Security researchers go deep on Helm’s code under CNCF audit process

The Helm project has passed its mandatory CNCF security audit status, apparently with flying colours.

As a member of the CNCF’s incubator programme, Helm is required to undergo an indepth security audit before it can be considered for graduation, joining the likes of Kubernetes, Envoy and Prometheus.

The audit of the Kubernetes package manager was carried out by Cure53, which put six team members on the case.

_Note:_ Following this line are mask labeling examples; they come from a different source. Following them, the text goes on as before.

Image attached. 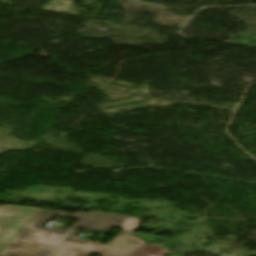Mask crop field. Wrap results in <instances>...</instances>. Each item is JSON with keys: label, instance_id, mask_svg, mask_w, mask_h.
Listing matches in <instances>:
<instances>
[{"label": "crop field", "instance_id": "crop-field-1", "mask_svg": "<svg viewBox=\"0 0 256 256\" xmlns=\"http://www.w3.org/2000/svg\"><path fill=\"white\" fill-rule=\"evenodd\" d=\"M55 213L79 219L70 229L72 232L51 256H87L97 243L80 242L74 236L79 227L105 232L111 227L134 231L139 219L96 212H52L41 209L33 220L14 238L0 256H48L69 230L42 227Z\"/></svg>", "mask_w": 256, "mask_h": 256}, {"label": "crop field", "instance_id": "crop-field-2", "mask_svg": "<svg viewBox=\"0 0 256 256\" xmlns=\"http://www.w3.org/2000/svg\"><path fill=\"white\" fill-rule=\"evenodd\" d=\"M39 210L15 205L0 206V253Z\"/></svg>", "mask_w": 256, "mask_h": 256}, {"label": "crop field", "instance_id": "crop-field-3", "mask_svg": "<svg viewBox=\"0 0 256 256\" xmlns=\"http://www.w3.org/2000/svg\"><path fill=\"white\" fill-rule=\"evenodd\" d=\"M145 243L129 232L122 231L107 245L99 244L92 253H98L99 256H132Z\"/></svg>", "mask_w": 256, "mask_h": 256}, {"label": "crop field", "instance_id": "crop-field-4", "mask_svg": "<svg viewBox=\"0 0 256 256\" xmlns=\"http://www.w3.org/2000/svg\"><path fill=\"white\" fill-rule=\"evenodd\" d=\"M167 251L161 250L151 244H147L134 256H163Z\"/></svg>", "mask_w": 256, "mask_h": 256}]
</instances>
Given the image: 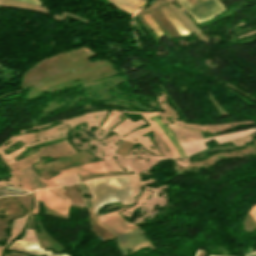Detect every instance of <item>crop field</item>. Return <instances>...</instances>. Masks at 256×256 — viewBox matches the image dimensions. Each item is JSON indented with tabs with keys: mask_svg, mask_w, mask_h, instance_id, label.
<instances>
[{
	"mask_svg": "<svg viewBox=\"0 0 256 256\" xmlns=\"http://www.w3.org/2000/svg\"><path fill=\"white\" fill-rule=\"evenodd\" d=\"M51 190V192L53 193V194H55L56 196H58V197H60V198H62V199H64V200H66V201H70V199L69 198H67V197H65L64 195H62L61 193L64 191V189H63V187H58V188H55V189H50Z\"/></svg>",
	"mask_w": 256,
	"mask_h": 256,
	"instance_id": "14",
	"label": "crop field"
},
{
	"mask_svg": "<svg viewBox=\"0 0 256 256\" xmlns=\"http://www.w3.org/2000/svg\"><path fill=\"white\" fill-rule=\"evenodd\" d=\"M35 196H36V202H35V207L32 213L37 214L38 200L45 203L47 206L53 209L66 213L68 203L58 200L59 198L56 199L57 197L55 198L47 191H44V190L35 191Z\"/></svg>",
	"mask_w": 256,
	"mask_h": 256,
	"instance_id": "7",
	"label": "crop field"
},
{
	"mask_svg": "<svg viewBox=\"0 0 256 256\" xmlns=\"http://www.w3.org/2000/svg\"><path fill=\"white\" fill-rule=\"evenodd\" d=\"M251 215L254 217V219L256 220V205H254L250 211Z\"/></svg>",
	"mask_w": 256,
	"mask_h": 256,
	"instance_id": "15",
	"label": "crop field"
},
{
	"mask_svg": "<svg viewBox=\"0 0 256 256\" xmlns=\"http://www.w3.org/2000/svg\"><path fill=\"white\" fill-rule=\"evenodd\" d=\"M59 172L61 174L56 175V176L52 177L51 179H49L47 181H45L41 178L40 179L48 186V188H54V187L60 186L54 180L59 179L61 177H64V176H67V175H70V174H74V173H77V172H79L80 176H83V175H88V174H93V173L106 172V170H105L102 162L98 161V162H94V163H89V164L69 168V169H66V170L59 171Z\"/></svg>",
	"mask_w": 256,
	"mask_h": 256,
	"instance_id": "5",
	"label": "crop field"
},
{
	"mask_svg": "<svg viewBox=\"0 0 256 256\" xmlns=\"http://www.w3.org/2000/svg\"><path fill=\"white\" fill-rule=\"evenodd\" d=\"M8 248L31 253V254H37V255L47 254V256H67V255H52L51 251H43L42 248L39 249L37 243L21 241V240L15 241Z\"/></svg>",
	"mask_w": 256,
	"mask_h": 256,
	"instance_id": "8",
	"label": "crop field"
},
{
	"mask_svg": "<svg viewBox=\"0 0 256 256\" xmlns=\"http://www.w3.org/2000/svg\"><path fill=\"white\" fill-rule=\"evenodd\" d=\"M253 132H256L255 128L245 130V131L230 133V134H226V135H222V136H218V137L206 138V139H201V140L192 141V142H183V143H179V144H180L181 148L183 149L185 155L187 156V155L193 154L195 152H198V151L206 148L203 143L205 141L215 139L218 143H223L227 140L242 137V136L248 135Z\"/></svg>",
	"mask_w": 256,
	"mask_h": 256,
	"instance_id": "6",
	"label": "crop field"
},
{
	"mask_svg": "<svg viewBox=\"0 0 256 256\" xmlns=\"http://www.w3.org/2000/svg\"><path fill=\"white\" fill-rule=\"evenodd\" d=\"M21 1H26V2H30V3L41 5L38 0H21Z\"/></svg>",
	"mask_w": 256,
	"mask_h": 256,
	"instance_id": "16",
	"label": "crop field"
},
{
	"mask_svg": "<svg viewBox=\"0 0 256 256\" xmlns=\"http://www.w3.org/2000/svg\"><path fill=\"white\" fill-rule=\"evenodd\" d=\"M244 256H256V252L245 254Z\"/></svg>",
	"mask_w": 256,
	"mask_h": 256,
	"instance_id": "18",
	"label": "crop field"
},
{
	"mask_svg": "<svg viewBox=\"0 0 256 256\" xmlns=\"http://www.w3.org/2000/svg\"><path fill=\"white\" fill-rule=\"evenodd\" d=\"M143 18L145 19V21L148 23V25L154 30L157 38L162 37V32L159 30V28L155 25V23L152 21V19L149 17L148 14L143 15Z\"/></svg>",
	"mask_w": 256,
	"mask_h": 256,
	"instance_id": "12",
	"label": "crop field"
},
{
	"mask_svg": "<svg viewBox=\"0 0 256 256\" xmlns=\"http://www.w3.org/2000/svg\"><path fill=\"white\" fill-rule=\"evenodd\" d=\"M8 187H10V186H8ZM0 189H2V188H0ZM24 193H27V191L20 190V189L14 188V187L0 190V196H4V195H8V194H24Z\"/></svg>",
	"mask_w": 256,
	"mask_h": 256,
	"instance_id": "13",
	"label": "crop field"
},
{
	"mask_svg": "<svg viewBox=\"0 0 256 256\" xmlns=\"http://www.w3.org/2000/svg\"><path fill=\"white\" fill-rule=\"evenodd\" d=\"M41 151L37 152V154L32 155L30 157H27L17 163L9 165V167L12 169V173L14 175L15 180L18 182V184L22 185L23 187L27 188L28 190L32 191L35 190L33 186L30 184V182L26 179V177L21 173L19 169L24 168L26 166H29L35 162L38 161L39 157L48 155L53 158L69 155V154H63L65 152H69L74 150L71 146L68 145L67 141L53 144L47 147H43L40 149ZM76 151L70 153L73 154Z\"/></svg>",
	"mask_w": 256,
	"mask_h": 256,
	"instance_id": "3",
	"label": "crop field"
},
{
	"mask_svg": "<svg viewBox=\"0 0 256 256\" xmlns=\"http://www.w3.org/2000/svg\"><path fill=\"white\" fill-rule=\"evenodd\" d=\"M196 256H205V252L198 250Z\"/></svg>",
	"mask_w": 256,
	"mask_h": 256,
	"instance_id": "17",
	"label": "crop field"
},
{
	"mask_svg": "<svg viewBox=\"0 0 256 256\" xmlns=\"http://www.w3.org/2000/svg\"><path fill=\"white\" fill-rule=\"evenodd\" d=\"M155 123L163 130V132L167 135V137L170 139L171 143L173 144V146L175 147L176 151L178 152L180 157H183L184 154L179 146V144L177 143V141L175 140V138L170 134L169 130L163 125V123L158 119L157 116H150Z\"/></svg>",
	"mask_w": 256,
	"mask_h": 256,
	"instance_id": "11",
	"label": "crop field"
},
{
	"mask_svg": "<svg viewBox=\"0 0 256 256\" xmlns=\"http://www.w3.org/2000/svg\"><path fill=\"white\" fill-rule=\"evenodd\" d=\"M197 23L207 21L226 10L218 0H205L191 5L187 0H177Z\"/></svg>",
	"mask_w": 256,
	"mask_h": 256,
	"instance_id": "4",
	"label": "crop field"
},
{
	"mask_svg": "<svg viewBox=\"0 0 256 256\" xmlns=\"http://www.w3.org/2000/svg\"><path fill=\"white\" fill-rule=\"evenodd\" d=\"M123 209L102 216L95 214L97 220L116 235L122 256L127 255V248L131 252L146 246L153 249V246L139 227L127 223L117 214Z\"/></svg>",
	"mask_w": 256,
	"mask_h": 256,
	"instance_id": "1",
	"label": "crop field"
},
{
	"mask_svg": "<svg viewBox=\"0 0 256 256\" xmlns=\"http://www.w3.org/2000/svg\"><path fill=\"white\" fill-rule=\"evenodd\" d=\"M110 1L113 3V5L124 9L129 14H131L134 10L138 9L141 5L147 2V0H110Z\"/></svg>",
	"mask_w": 256,
	"mask_h": 256,
	"instance_id": "9",
	"label": "crop field"
},
{
	"mask_svg": "<svg viewBox=\"0 0 256 256\" xmlns=\"http://www.w3.org/2000/svg\"><path fill=\"white\" fill-rule=\"evenodd\" d=\"M92 196V210L107 202L132 204L130 176H116L87 182Z\"/></svg>",
	"mask_w": 256,
	"mask_h": 256,
	"instance_id": "2",
	"label": "crop field"
},
{
	"mask_svg": "<svg viewBox=\"0 0 256 256\" xmlns=\"http://www.w3.org/2000/svg\"><path fill=\"white\" fill-rule=\"evenodd\" d=\"M161 12L166 16L170 23L175 27V29L180 33L181 36L188 35L189 33L186 29L177 21V19L168 11V9L163 6L159 8Z\"/></svg>",
	"mask_w": 256,
	"mask_h": 256,
	"instance_id": "10",
	"label": "crop field"
}]
</instances>
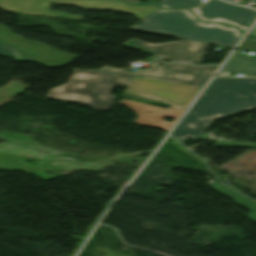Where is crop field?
<instances>
[{
  "label": "crop field",
  "instance_id": "d9b57169",
  "mask_svg": "<svg viewBox=\"0 0 256 256\" xmlns=\"http://www.w3.org/2000/svg\"><path fill=\"white\" fill-rule=\"evenodd\" d=\"M125 1H127L129 3H139L140 0H125Z\"/></svg>",
  "mask_w": 256,
  "mask_h": 256
},
{
  "label": "crop field",
  "instance_id": "d8731c3e",
  "mask_svg": "<svg viewBox=\"0 0 256 256\" xmlns=\"http://www.w3.org/2000/svg\"><path fill=\"white\" fill-rule=\"evenodd\" d=\"M0 40L22 48L29 54L32 61L47 67L61 66L78 57L77 55L63 53L41 43L20 38L8 27L1 24Z\"/></svg>",
  "mask_w": 256,
  "mask_h": 256
},
{
  "label": "crop field",
  "instance_id": "dd49c442",
  "mask_svg": "<svg viewBox=\"0 0 256 256\" xmlns=\"http://www.w3.org/2000/svg\"><path fill=\"white\" fill-rule=\"evenodd\" d=\"M199 89L195 90L177 85L134 77L125 91L156 98L171 105L182 107L187 101L193 99Z\"/></svg>",
  "mask_w": 256,
  "mask_h": 256
},
{
  "label": "crop field",
  "instance_id": "733c2abd",
  "mask_svg": "<svg viewBox=\"0 0 256 256\" xmlns=\"http://www.w3.org/2000/svg\"><path fill=\"white\" fill-rule=\"evenodd\" d=\"M249 35H254V36H256V33H255V32H251Z\"/></svg>",
  "mask_w": 256,
  "mask_h": 256
},
{
  "label": "crop field",
  "instance_id": "214f88e0",
  "mask_svg": "<svg viewBox=\"0 0 256 256\" xmlns=\"http://www.w3.org/2000/svg\"><path fill=\"white\" fill-rule=\"evenodd\" d=\"M252 76H255L256 77V71L254 72V74Z\"/></svg>",
  "mask_w": 256,
  "mask_h": 256
},
{
  "label": "crop field",
  "instance_id": "8a807250",
  "mask_svg": "<svg viewBox=\"0 0 256 256\" xmlns=\"http://www.w3.org/2000/svg\"><path fill=\"white\" fill-rule=\"evenodd\" d=\"M256 108V79L215 77L175 132L179 141L198 138L215 118Z\"/></svg>",
  "mask_w": 256,
  "mask_h": 256
},
{
  "label": "crop field",
  "instance_id": "cbeb9de0",
  "mask_svg": "<svg viewBox=\"0 0 256 256\" xmlns=\"http://www.w3.org/2000/svg\"><path fill=\"white\" fill-rule=\"evenodd\" d=\"M18 50L19 49H16V48L0 41V56L10 57V58L14 59L15 61L23 62V57L17 53ZM19 51L23 55H25L24 52H22L21 50H19ZM25 57L28 60L26 55H25Z\"/></svg>",
  "mask_w": 256,
  "mask_h": 256
},
{
  "label": "crop field",
  "instance_id": "f4fd0767",
  "mask_svg": "<svg viewBox=\"0 0 256 256\" xmlns=\"http://www.w3.org/2000/svg\"><path fill=\"white\" fill-rule=\"evenodd\" d=\"M122 45L155 55L150 59L160 56L173 61L187 63H200L202 61L203 54L207 46L205 44H199L188 41L151 45L136 39H130Z\"/></svg>",
  "mask_w": 256,
  "mask_h": 256
},
{
  "label": "crop field",
  "instance_id": "4a817a6b",
  "mask_svg": "<svg viewBox=\"0 0 256 256\" xmlns=\"http://www.w3.org/2000/svg\"><path fill=\"white\" fill-rule=\"evenodd\" d=\"M172 84H173V83H172ZM177 85H179V84H177ZM181 86H184V85H181ZM186 87H190V86H186ZM190 88L198 89V88H196V87H190Z\"/></svg>",
  "mask_w": 256,
  "mask_h": 256
},
{
  "label": "crop field",
  "instance_id": "5142ce71",
  "mask_svg": "<svg viewBox=\"0 0 256 256\" xmlns=\"http://www.w3.org/2000/svg\"><path fill=\"white\" fill-rule=\"evenodd\" d=\"M201 0H161L160 5L164 8L170 7H195L200 5Z\"/></svg>",
  "mask_w": 256,
  "mask_h": 256
},
{
  "label": "crop field",
  "instance_id": "ac0d7876",
  "mask_svg": "<svg viewBox=\"0 0 256 256\" xmlns=\"http://www.w3.org/2000/svg\"><path fill=\"white\" fill-rule=\"evenodd\" d=\"M132 29L176 39L232 47L241 37L233 27L218 23H200L187 9L157 11L141 19Z\"/></svg>",
  "mask_w": 256,
  "mask_h": 256
},
{
  "label": "crop field",
  "instance_id": "28ad6ade",
  "mask_svg": "<svg viewBox=\"0 0 256 256\" xmlns=\"http://www.w3.org/2000/svg\"><path fill=\"white\" fill-rule=\"evenodd\" d=\"M51 3L53 0H0V8L14 13L81 19L80 16L50 11Z\"/></svg>",
  "mask_w": 256,
  "mask_h": 256
},
{
  "label": "crop field",
  "instance_id": "92a150f3",
  "mask_svg": "<svg viewBox=\"0 0 256 256\" xmlns=\"http://www.w3.org/2000/svg\"><path fill=\"white\" fill-rule=\"evenodd\" d=\"M253 29H254V28H253ZM253 31H255V32H256V27H255V29H254Z\"/></svg>",
  "mask_w": 256,
  "mask_h": 256
},
{
  "label": "crop field",
  "instance_id": "5a996713",
  "mask_svg": "<svg viewBox=\"0 0 256 256\" xmlns=\"http://www.w3.org/2000/svg\"><path fill=\"white\" fill-rule=\"evenodd\" d=\"M119 105L126 106L137 116L133 123L152 126L164 130H169L183 112L182 110L174 107H171L169 110H165L161 107L151 106L125 99H122ZM143 111H149L153 114H146L143 113ZM164 117H171L175 119L171 123L160 121ZM145 121L153 122V124L146 123Z\"/></svg>",
  "mask_w": 256,
  "mask_h": 256
},
{
  "label": "crop field",
  "instance_id": "e52e79f7",
  "mask_svg": "<svg viewBox=\"0 0 256 256\" xmlns=\"http://www.w3.org/2000/svg\"><path fill=\"white\" fill-rule=\"evenodd\" d=\"M202 21H218L235 26L245 32L256 18V11L229 5L219 0H211L206 4L190 8Z\"/></svg>",
  "mask_w": 256,
  "mask_h": 256
},
{
  "label": "crop field",
  "instance_id": "d1516ede",
  "mask_svg": "<svg viewBox=\"0 0 256 256\" xmlns=\"http://www.w3.org/2000/svg\"><path fill=\"white\" fill-rule=\"evenodd\" d=\"M236 68H238V70H236ZM255 70H256L255 58L234 53L217 75L233 76V75H229L230 72L252 73Z\"/></svg>",
  "mask_w": 256,
  "mask_h": 256
},
{
  "label": "crop field",
  "instance_id": "412701ff",
  "mask_svg": "<svg viewBox=\"0 0 256 256\" xmlns=\"http://www.w3.org/2000/svg\"><path fill=\"white\" fill-rule=\"evenodd\" d=\"M217 66L199 67L179 63L167 64L157 59L152 62L150 69L138 70L137 76L202 87Z\"/></svg>",
  "mask_w": 256,
  "mask_h": 256
},
{
  "label": "crop field",
  "instance_id": "3316defc",
  "mask_svg": "<svg viewBox=\"0 0 256 256\" xmlns=\"http://www.w3.org/2000/svg\"><path fill=\"white\" fill-rule=\"evenodd\" d=\"M56 4H69L87 9H110L130 13L141 19L157 10L156 4L146 6H128L120 0H55Z\"/></svg>",
  "mask_w": 256,
  "mask_h": 256
},
{
  "label": "crop field",
  "instance_id": "bc2a9ffb",
  "mask_svg": "<svg viewBox=\"0 0 256 256\" xmlns=\"http://www.w3.org/2000/svg\"><path fill=\"white\" fill-rule=\"evenodd\" d=\"M156 100V99H155ZM189 102H187L183 107H186L188 105Z\"/></svg>",
  "mask_w": 256,
  "mask_h": 256
},
{
  "label": "crop field",
  "instance_id": "22f410ed",
  "mask_svg": "<svg viewBox=\"0 0 256 256\" xmlns=\"http://www.w3.org/2000/svg\"><path fill=\"white\" fill-rule=\"evenodd\" d=\"M212 189L232 198V202L250 210L251 212L247 215L246 218L256 222V201L250 200L232 190H230L229 188L216 183L214 185L210 186Z\"/></svg>",
  "mask_w": 256,
  "mask_h": 256
},
{
  "label": "crop field",
  "instance_id": "34b2d1b8",
  "mask_svg": "<svg viewBox=\"0 0 256 256\" xmlns=\"http://www.w3.org/2000/svg\"><path fill=\"white\" fill-rule=\"evenodd\" d=\"M136 73L104 67L98 71L74 70L68 83L50 90L48 98L69 100L108 111L116 101L110 96L117 86H128Z\"/></svg>",
  "mask_w": 256,
  "mask_h": 256
}]
</instances>
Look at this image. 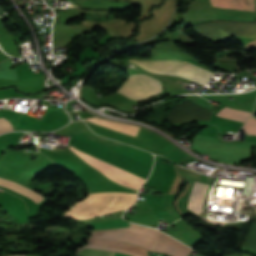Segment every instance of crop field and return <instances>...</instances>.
<instances>
[{
    "label": "crop field",
    "instance_id": "8a807250",
    "mask_svg": "<svg viewBox=\"0 0 256 256\" xmlns=\"http://www.w3.org/2000/svg\"><path fill=\"white\" fill-rule=\"evenodd\" d=\"M157 233L141 230L111 231L103 230L95 239L129 237L117 250L116 256H148L147 250L152 246ZM123 240L94 242L88 241L84 246L118 247ZM115 249H77V256H114Z\"/></svg>",
    "mask_w": 256,
    "mask_h": 256
},
{
    "label": "crop field",
    "instance_id": "ac0d7876",
    "mask_svg": "<svg viewBox=\"0 0 256 256\" xmlns=\"http://www.w3.org/2000/svg\"><path fill=\"white\" fill-rule=\"evenodd\" d=\"M152 73L179 76L204 85L214 74L206 69L175 60L138 61L128 60Z\"/></svg>",
    "mask_w": 256,
    "mask_h": 256
},
{
    "label": "crop field",
    "instance_id": "34b2d1b8",
    "mask_svg": "<svg viewBox=\"0 0 256 256\" xmlns=\"http://www.w3.org/2000/svg\"><path fill=\"white\" fill-rule=\"evenodd\" d=\"M195 28L211 39L230 35L256 38V22L216 21L195 25Z\"/></svg>",
    "mask_w": 256,
    "mask_h": 256
},
{
    "label": "crop field",
    "instance_id": "412701ff",
    "mask_svg": "<svg viewBox=\"0 0 256 256\" xmlns=\"http://www.w3.org/2000/svg\"><path fill=\"white\" fill-rule=\"evenodd\" d=\"M161 91L158 79L144 74H133L117 92L140 101Z\"/></svg>",
    "mask_w": 256,
    "mask_h": 256
},
{
    "label": "crop field",
    "instance_id": "f4fd0767",
    "mask_svg": "<svg viewBox=\"0 0 256 256\" xmlns=\"http://www.w3.org/2000/svg\"><path fill=\"white\" fill-rule=\"evenodd\" d=\"M79 136H82L90 141H93L97 144H100L104 147H107L113 151H116L120 154H123L127 157H130L134 160H137L143 164H146L148 166H152V162H153V155L144 152L142 150L130 147V146H126L114 141H110L104 138H101L95 134H93L87 127L77 130L75 132H73Z\"/></svg>",
    "mask_w": 256,
    "mask_h": 256
},
{
    "label": "crop field",
    "instance_id": "dd49c442",
    "mask_svg": "<svg viewBox=\"0 0 256 256\" xmlns=\"http://www.w3.org/2000/svg\"><path fill=\"white\" fill-rule=\"evenodd\" d=\"M211 115V113L194 103L183 100L173 107L169 112L168 117L171 124H175L193 120H209Z\"/></svg>",
    "mask_w": 256,
    "mask_h": 256
},
{
    "label": "crop field",
    "instance_id": "e52e79f7",
    "mask_svg": "<svg viewBox=\"0 0 256 256\" xmlns=\"http://www.w3.org/2000/svg\"><path fill=\"white\" fill-rule=\"evenodd\" d=\"M153 251L171 256H187L193 250L161 233Z\"/></svg>",
    "mask_w": 256,
    "mask_h": 256
},
{
    "label": "crop field",
    "instance_id": "d8731c3e",
    "mask_svg": "<svg viewBox=\"0 0 256 256\" xmlns=\"http://www.w3.org/2000/svg\"><path fill=\"white\" fill-rule=\"evenodd\" d=\"M210 188V185L198 183L192 192L191 205L198 214H200L208 204L207 197Z\"/></svg>",
    "mask_w": 256,
    "mask_h": 256
},
{
    "label": "crop field",
    "instance_id": "5a996713",
    "mask_svg": "<svg viewBox=\"0 0 256 256\" xmlns=\"http://www.w3.org/2000/svg\"><path fill=\"white\" fill-rule=\"evenodd\" d=\"M0 186L6 187L8 189H11V190L17 192V193H20V194L32 199L36 203H38L42 199H44L40 194L33 192L20 184H17L15 182L8 181V180L2 179V178H0Z\"/></svg>",
    "mask_w": 256,
    "mask_h": 256
},
{
    "label": "crop field",
    "instance_id": "3316defc",
    "mask_svg": "<svg viewBox=\"0 0 256 256\" xmlns=\"http://www.w3.org/2000/svg\"><path fill=\"white\" fill-rule=\"evenodd\" d=\"M217 8L254 10L253 0H211Z\"/></svg>",
    "mask_w": 256,
    "mask_h": 256
},
{
    "label": "crop field",
    "instance_id": "28ad6ade",
    "mask_svg": "<svg viewBox=\"0 0 256 256\" xmlns=\"http://www.w3.org/2000/svg\"><path fill=\"white\" fill-rule=\"evenodd\" d=\"M217 116L226 117L238 121L245 122V120L250 115L249 112L239 111V110H233L228 107L222 108L220 111L216 113Z\"/></svg>",
    "mask_w": 256,
    "mask_h": 256
},
{
    "label": "crop field",
    "instance_id": "d1516ede",
    "mask_svg": "<svg viewBox=\"0 0 256 256\" xmlns=\"http://www.w3.org/2000/svg\"><path fill=\"white\" fill-rule=\"evenodd\" d=\"M243 128L248 134L256 135V119L250 117Z\"/></svg>",
    "mask_w": 256,
    "mask_h": 256
},
{
    "label": "crop field",
    "instance_id": "22f410ed",
    "mask_svg": "<svg viewBox=\"0 0 256 256\" xmlns=\"http://www.w3.org/2000/svg\"><path fill=\"white\" fill-rule=\"evenodd\" d=\"M13 130V127L10 122L5 120L3 117L0 118V133Z\"/></svg>",
    "mask_w": 256,
    "mask_h": 256
},
{
    "label": "crop field",
    "instance_id": "cbeb9de0",
    "mask_svg": "<svg viewBox=\"0 0 256 256\" xmlns=\"http://www.w3.org/2000/svg\"><path fill=\"white\" fill-rule=\"evenodd\" d=\"M14 256H25V255H14Z\"/></svg>",
    "mask_w": 256,
    "mask_h": 256
},
{
    "label": "crop field",
    "instance_id": "5142ce71",
    "mask_svg": "<svg viewBox=\"0 0 256 256\" xmlns=\"http://www.w3.org/2000/svg\"><path fill=\"white\" fill-rule=\"evenodd\" d=\"M28 256H33V255H28Z\"/></svg>",
    "mask_w": 256,
    "mask_h": 256
}]
</instances>
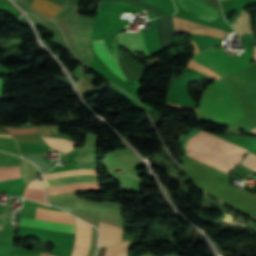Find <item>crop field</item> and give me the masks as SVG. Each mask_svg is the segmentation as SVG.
I'll list each match as a JSON object with an SVG mask.
<instances>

Berlin-based Cure53 has carried out audits of other CNCF projects including Prometheus, Envoy, Jaeger and Notary.

The researchers spent 18 days “examining the Helm software, its infrastructure and process implementation.”

The results of the assessment of “the general security posture and selected code of the Helm project are excellent” it declared. “This project, which was notably sponsored by CNCF and completed in October 2019, have clearly demonstrated that the Helm software is sound and mature.”

The report did throw up some “recommendations”, with the report saying “integrated unit and regression testing leave room for minor criticisms”. The level of logging details “would benefit from some streamlining.”

While the documentation was assessed as appearing complete, “not all of the content was up-to-date during the project with respect to the upcoming release.

Security incident reporting and vuln fix handling were generally given the thumbs up, but “the fix handling could still benefit from some more carefully formulated commit messages”.

Overall, the team concluded, “Cure53 can only state the Helm project projects the impression of being highly mature.”

The security audit alone will not qualify Helm for CNCF graduate status. It must jump through a range of other hoops, including having committers from more than two organisations, achieving a Core Infrastructure initiative best practices badge, and define a governance and committer process, amongst others.